--- EXTRACTED TEXT ---
The authors study three properties that could plausibly generate this effect: bootstrapping (B), the data distribution (D), and function approximation (F). Intriguingly, while bootstrapping exacerbates the tandem effect, it doesn’t seem to play as crucial of a role as the other two factors. To show this, the authors train the passive agents on the same TD targets as the active agent is using (i.e. using the active agent’s target parameters and policy), and still see a tandem effect. In some cases using the active agent’s targets produces a smaller effect, but the phenomenon doesn’t go away in any of the environments.
The influence of bootstrapping exacerbates the tandem effect, but isn’t a necessary condition.
This suggests that whatever’s driving the tandem effect, it’s not solely a product of bootstrapping off of a sub-optimal data-collection distribution. Minus one point for bootstrapping. Instead, it seems to result from the interplay between function approximation and insufficient action coverage. I would conjecture that this probably has something to do with the sidebar above: value-based RL agents following greedy policies will be highly dependent on getting the relative ordering of actions with relatively similar values correct in order to obtain good performance. Even a small approximation error as a result of overestimating an action by \(\epsilon\) can lead to catastrophic performance reductions if it isn’t corrected, and the passive agents are unlikely to get the data they need to make this relatively minor correction.
This argument explains why we would expect to see large performance gaps between value functions that are close in an \(\ell_2\) sense, but doesn’t explain where the difference in the value functions arises from. The authors provide some evidence that this phenomenon is likely due to poor generalization of the passive agent.
Increasing the number of passive learner optimization steps per active learner step exacerbates the gap, so the tandem effect isn’t driven by the passive agent underfitting relative to the active agent. (+1 for D)
--- SUPPLIED DATA ---
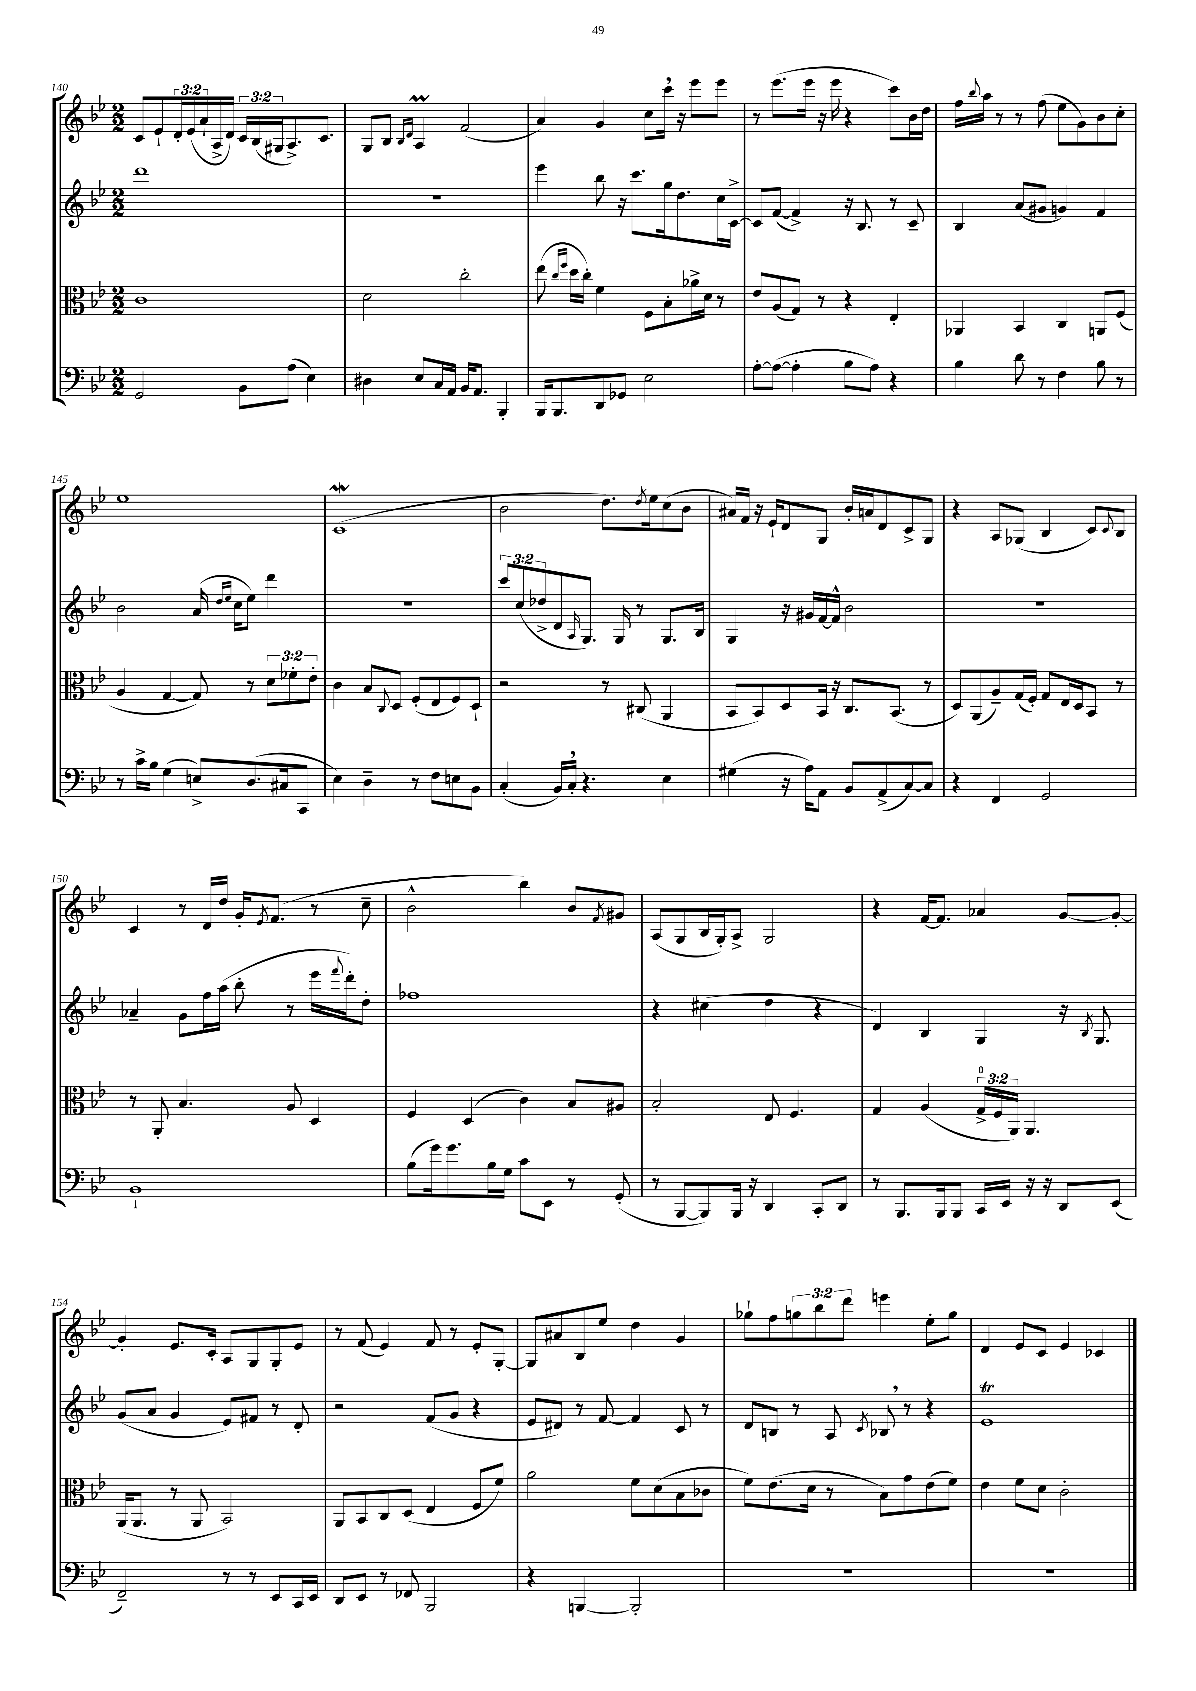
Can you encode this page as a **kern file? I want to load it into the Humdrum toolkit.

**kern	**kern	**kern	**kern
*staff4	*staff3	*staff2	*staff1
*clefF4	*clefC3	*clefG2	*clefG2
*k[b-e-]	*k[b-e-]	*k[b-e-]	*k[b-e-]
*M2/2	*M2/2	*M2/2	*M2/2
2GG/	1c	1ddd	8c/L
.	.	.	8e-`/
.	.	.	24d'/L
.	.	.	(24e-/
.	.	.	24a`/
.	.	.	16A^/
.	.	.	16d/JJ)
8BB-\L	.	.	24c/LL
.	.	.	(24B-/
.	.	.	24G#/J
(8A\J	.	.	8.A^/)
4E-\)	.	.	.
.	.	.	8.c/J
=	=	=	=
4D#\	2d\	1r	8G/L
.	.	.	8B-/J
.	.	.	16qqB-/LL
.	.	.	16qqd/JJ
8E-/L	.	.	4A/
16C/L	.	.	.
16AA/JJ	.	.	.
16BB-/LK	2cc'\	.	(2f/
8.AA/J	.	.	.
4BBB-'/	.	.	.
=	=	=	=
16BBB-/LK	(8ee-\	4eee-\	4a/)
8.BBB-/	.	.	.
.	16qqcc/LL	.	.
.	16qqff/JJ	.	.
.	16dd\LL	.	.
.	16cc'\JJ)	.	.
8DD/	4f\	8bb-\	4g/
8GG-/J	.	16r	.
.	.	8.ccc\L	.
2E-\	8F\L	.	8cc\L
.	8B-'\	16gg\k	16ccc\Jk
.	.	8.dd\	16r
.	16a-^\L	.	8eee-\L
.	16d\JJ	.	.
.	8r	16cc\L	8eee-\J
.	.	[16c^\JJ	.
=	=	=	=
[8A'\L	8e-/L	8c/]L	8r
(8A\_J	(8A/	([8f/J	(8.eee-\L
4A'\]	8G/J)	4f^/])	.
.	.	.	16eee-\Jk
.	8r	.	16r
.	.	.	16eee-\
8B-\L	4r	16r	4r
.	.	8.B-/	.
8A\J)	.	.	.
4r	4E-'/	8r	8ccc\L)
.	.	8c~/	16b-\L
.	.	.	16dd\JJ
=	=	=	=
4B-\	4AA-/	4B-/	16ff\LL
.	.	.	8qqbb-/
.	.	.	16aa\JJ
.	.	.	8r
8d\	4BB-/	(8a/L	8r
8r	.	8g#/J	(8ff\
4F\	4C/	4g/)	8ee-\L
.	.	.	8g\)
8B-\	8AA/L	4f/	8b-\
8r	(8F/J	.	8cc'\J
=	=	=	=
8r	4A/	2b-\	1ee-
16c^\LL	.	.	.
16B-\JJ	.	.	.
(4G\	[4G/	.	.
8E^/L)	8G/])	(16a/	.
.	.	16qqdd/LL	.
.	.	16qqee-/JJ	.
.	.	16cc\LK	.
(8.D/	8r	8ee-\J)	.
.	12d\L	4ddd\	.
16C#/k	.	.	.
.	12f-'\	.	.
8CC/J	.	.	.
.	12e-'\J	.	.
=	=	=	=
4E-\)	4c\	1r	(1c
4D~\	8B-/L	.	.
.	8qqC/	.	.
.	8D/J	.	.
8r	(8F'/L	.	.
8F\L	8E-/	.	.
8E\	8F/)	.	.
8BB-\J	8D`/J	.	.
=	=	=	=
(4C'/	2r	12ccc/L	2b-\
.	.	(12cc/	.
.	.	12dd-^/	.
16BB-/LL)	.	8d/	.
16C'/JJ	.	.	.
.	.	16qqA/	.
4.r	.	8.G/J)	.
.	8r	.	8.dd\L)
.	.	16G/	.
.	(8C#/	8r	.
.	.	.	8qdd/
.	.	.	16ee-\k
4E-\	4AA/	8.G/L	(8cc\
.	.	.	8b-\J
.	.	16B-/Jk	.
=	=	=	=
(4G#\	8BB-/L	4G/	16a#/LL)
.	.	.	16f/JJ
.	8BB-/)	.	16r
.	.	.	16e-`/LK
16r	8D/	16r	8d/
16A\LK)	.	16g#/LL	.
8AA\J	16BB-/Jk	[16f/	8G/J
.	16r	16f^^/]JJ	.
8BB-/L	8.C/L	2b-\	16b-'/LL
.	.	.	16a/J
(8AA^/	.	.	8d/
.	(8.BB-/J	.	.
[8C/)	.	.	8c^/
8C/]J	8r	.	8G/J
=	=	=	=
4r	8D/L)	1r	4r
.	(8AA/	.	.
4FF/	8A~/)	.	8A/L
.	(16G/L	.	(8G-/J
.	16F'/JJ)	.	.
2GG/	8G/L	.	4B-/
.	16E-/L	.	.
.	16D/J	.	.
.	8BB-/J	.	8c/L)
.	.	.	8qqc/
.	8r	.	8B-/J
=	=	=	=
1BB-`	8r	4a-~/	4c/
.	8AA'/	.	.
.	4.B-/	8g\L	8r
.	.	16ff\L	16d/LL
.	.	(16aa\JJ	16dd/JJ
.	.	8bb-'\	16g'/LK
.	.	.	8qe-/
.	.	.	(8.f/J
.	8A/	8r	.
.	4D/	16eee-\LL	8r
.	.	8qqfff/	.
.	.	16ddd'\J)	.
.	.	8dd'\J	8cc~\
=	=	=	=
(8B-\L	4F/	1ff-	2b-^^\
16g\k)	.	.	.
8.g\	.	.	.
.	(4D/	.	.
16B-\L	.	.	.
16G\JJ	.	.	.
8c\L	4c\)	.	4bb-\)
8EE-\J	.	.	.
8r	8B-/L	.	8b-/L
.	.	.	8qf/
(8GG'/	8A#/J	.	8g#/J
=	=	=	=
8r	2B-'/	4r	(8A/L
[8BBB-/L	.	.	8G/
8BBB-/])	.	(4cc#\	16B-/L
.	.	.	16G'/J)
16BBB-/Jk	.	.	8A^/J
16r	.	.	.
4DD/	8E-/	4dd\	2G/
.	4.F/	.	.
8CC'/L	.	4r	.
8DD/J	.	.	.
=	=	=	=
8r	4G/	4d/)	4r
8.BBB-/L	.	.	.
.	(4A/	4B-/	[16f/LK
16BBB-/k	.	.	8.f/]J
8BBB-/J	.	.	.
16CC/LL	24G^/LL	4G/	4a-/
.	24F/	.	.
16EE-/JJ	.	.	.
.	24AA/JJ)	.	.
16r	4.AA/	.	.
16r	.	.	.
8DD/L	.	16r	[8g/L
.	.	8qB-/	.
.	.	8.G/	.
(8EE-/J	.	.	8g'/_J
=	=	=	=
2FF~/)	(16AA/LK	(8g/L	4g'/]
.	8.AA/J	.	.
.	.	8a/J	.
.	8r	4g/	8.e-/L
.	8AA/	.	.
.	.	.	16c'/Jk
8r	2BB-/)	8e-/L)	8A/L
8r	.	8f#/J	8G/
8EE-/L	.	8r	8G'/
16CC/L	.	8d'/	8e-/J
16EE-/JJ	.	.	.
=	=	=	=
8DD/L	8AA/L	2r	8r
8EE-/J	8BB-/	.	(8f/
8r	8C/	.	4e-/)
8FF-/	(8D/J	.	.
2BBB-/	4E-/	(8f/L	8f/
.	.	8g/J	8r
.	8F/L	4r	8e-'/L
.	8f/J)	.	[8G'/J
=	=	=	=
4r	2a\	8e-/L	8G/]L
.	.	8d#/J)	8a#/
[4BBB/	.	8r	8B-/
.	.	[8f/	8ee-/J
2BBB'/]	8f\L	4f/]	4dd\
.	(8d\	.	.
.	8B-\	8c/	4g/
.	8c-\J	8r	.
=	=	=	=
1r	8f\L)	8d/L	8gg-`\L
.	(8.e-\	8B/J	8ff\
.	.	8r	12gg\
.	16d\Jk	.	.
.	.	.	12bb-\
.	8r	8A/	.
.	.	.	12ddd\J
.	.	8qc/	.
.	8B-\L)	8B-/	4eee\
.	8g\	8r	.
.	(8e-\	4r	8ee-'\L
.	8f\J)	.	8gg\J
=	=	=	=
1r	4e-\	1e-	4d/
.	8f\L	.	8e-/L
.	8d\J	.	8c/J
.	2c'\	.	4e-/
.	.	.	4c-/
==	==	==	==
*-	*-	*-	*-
---
• _EXERCISE 1_
Return the passage on the tandem effect word for word, starting at "This argument explains" and ending at "the passive agent.".
• _EXERCISE 2_
In the passage on the tandem effect, which three properties do the authors study as possible sources of the effect?
• _EXERCISE 3_
Turn the paragraph of the tandem effect passage that opens with "The authors study three properties" into a short bulleted list that keeps its main facts.

• _RIGHT ANSWER 1_
This argument explains why we would expect to see large performance gaps between value functions that are close in an \(\ell_2\) sense, but doesn’t explain where the difference in the value functions arises from. The authors provide some evidence that this phenomenon is likely due to poor generalization of the passive agent.

• _RIGHT ANSWER 2_
Bootstrapping, the data distribution, and function approximation.

• _RIGHT ANSWER 3_
- The authors examine three possible causes of the effect: bootstrapping (B), the data distribution (D), and function approximation (F).
- Bootstrapping makes the tandem effect worse but appears less important than the other two factors.
- To test this, passive agents are trained on the same TD targets as the active agent, using its target parameters and policy.
- A tandem effect still appears under this setup.
- Using the active agent's targets sometimes shrinks the effect, but the effect persists in every environment.